* **PROMPT**
Could you please repeat the entries below word for word, with the images left out?
######
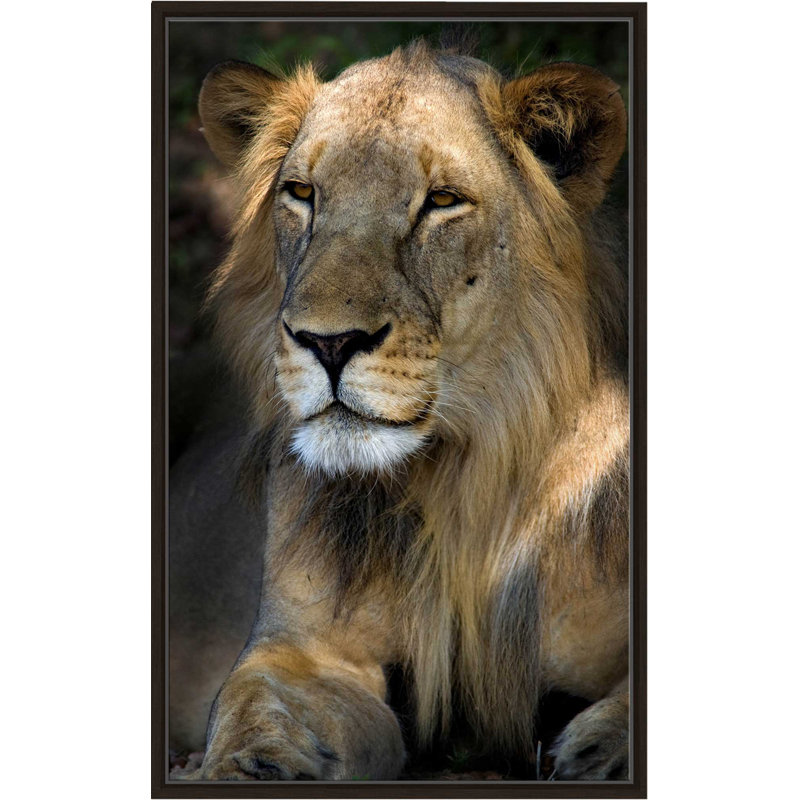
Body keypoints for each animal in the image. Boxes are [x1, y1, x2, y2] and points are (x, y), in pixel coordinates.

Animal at [178, 40, 629, 781]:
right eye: (302, 193)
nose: (328, 342)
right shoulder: (306, 649)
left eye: (441, 202)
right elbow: (255, 703)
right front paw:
######
* **ANSWER FOR THE TASK**
Body keypoints for each animal in the image. Boxes are [x1, y1, x2, y2] and points are (x, y), in pixel coordinates.

Animal at [178, 40, 629, 781]:
right eye: (302, 193)
nose: (328, 342)
right shoulder: (306, 649)
left eye: (441, 202)
right elbow: (255, 703)
right front paw:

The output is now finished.